ASSIGNMENT
Please change "chart" to "graph" everywhere in the rows below and write them out again with nothing else altered. Omit the pictures from your answer.

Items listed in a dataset
[Start of section]
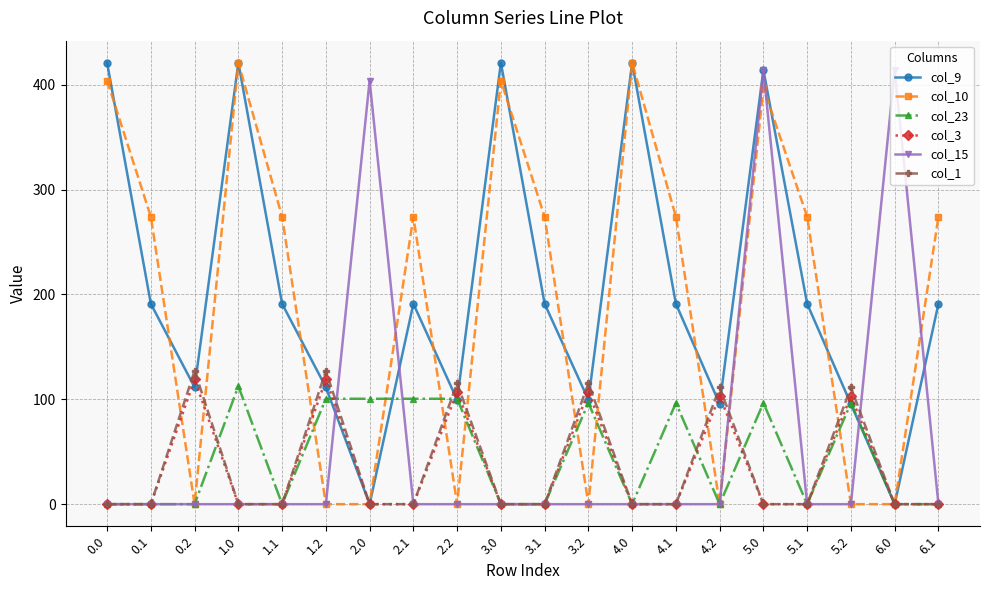

What is the maximum value shown in the chart?

421.0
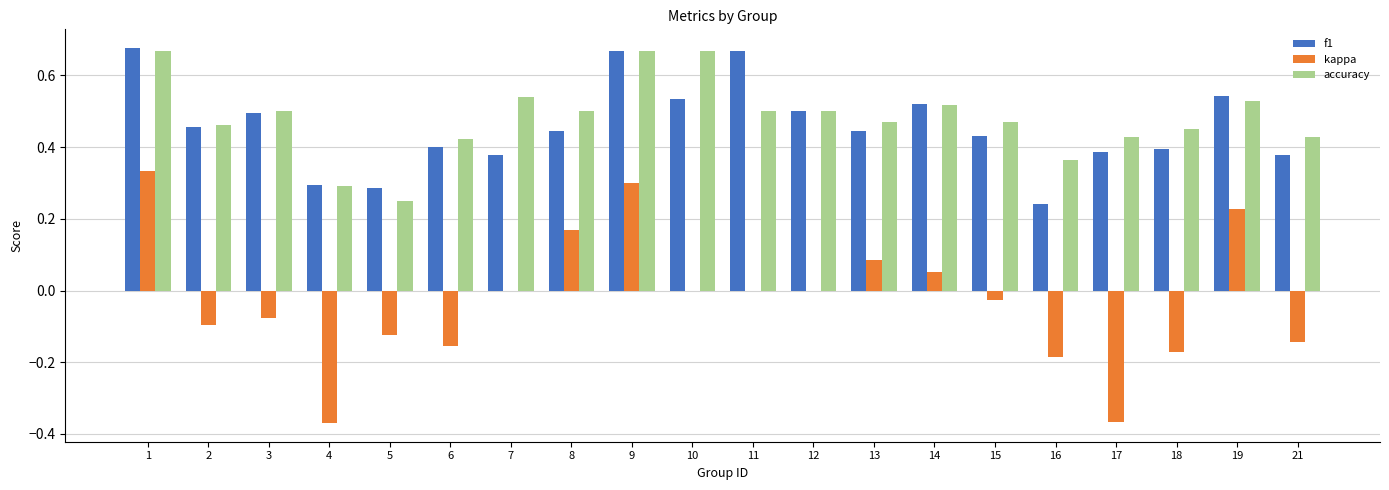

What is the sum of all kappa values?

-0.5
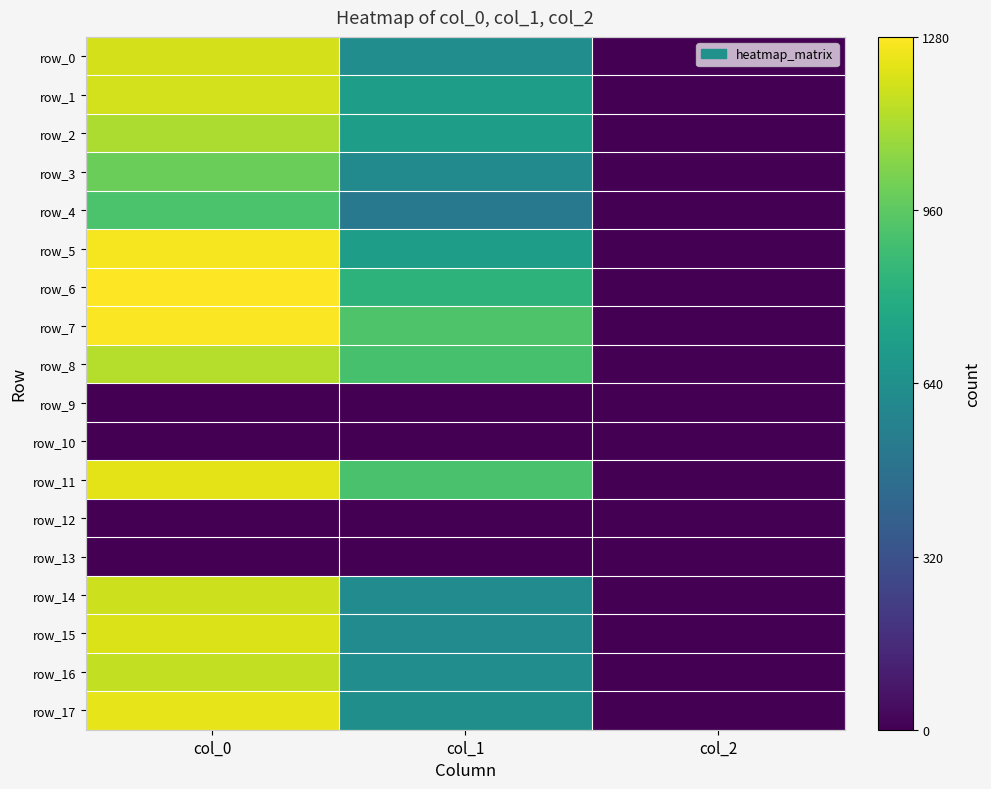

Which series has the largest total across all categories?

row_7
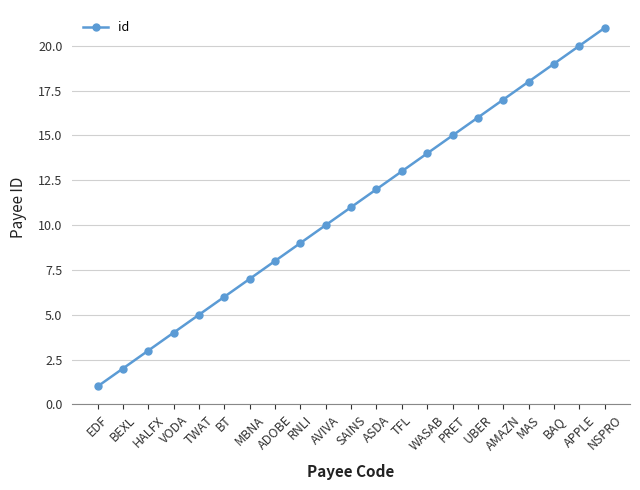

List the labels in order of value, largest first.

NSPRO, APPLE, BAQ, MAS, AMAZN, UBER, PRET, WASAB, TFL, ASDA, SAINS, AVIVA, RNLI, ADOBE, MBNA, BT, TWAT, VODA, HALFX, BEXL, EDF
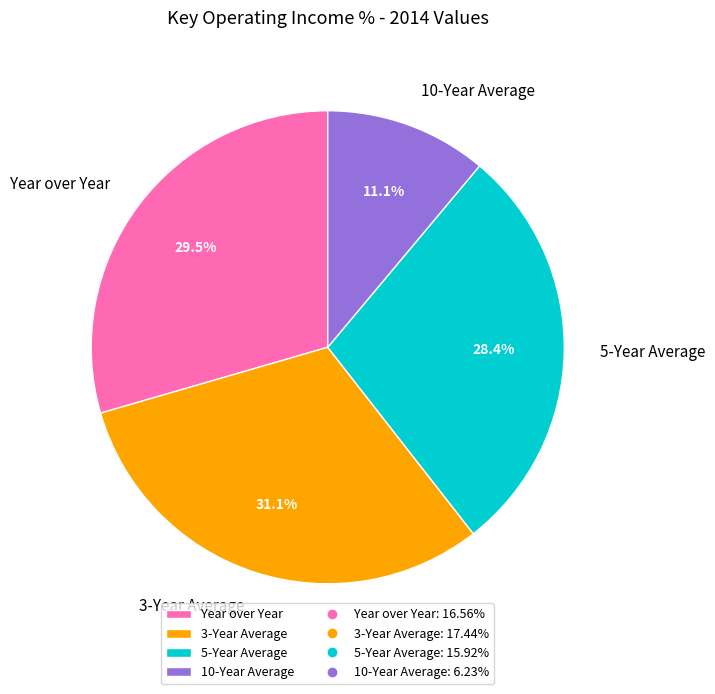

What is the largest slice in the pie chart?

3-Year Average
[End of section]
OUTPUT
What is the maximum value shown in the graph?

421.0

What is the sum of all kappa values?

-0.5

Which series has the largest total across all categories?

row_7

List the labels in order of value, largest first.

NSPRO, APPLE, BAQ, MAS, AMAZN, UBER, PRET, WASAB, TFL, ASDA, SAINS, AVIVA, RNLI, ADOBE, MBNA, BT, TWAT, VODA, HALFX, BEXL, EDF

What is the largest slice in the pie graph?

3-Year Average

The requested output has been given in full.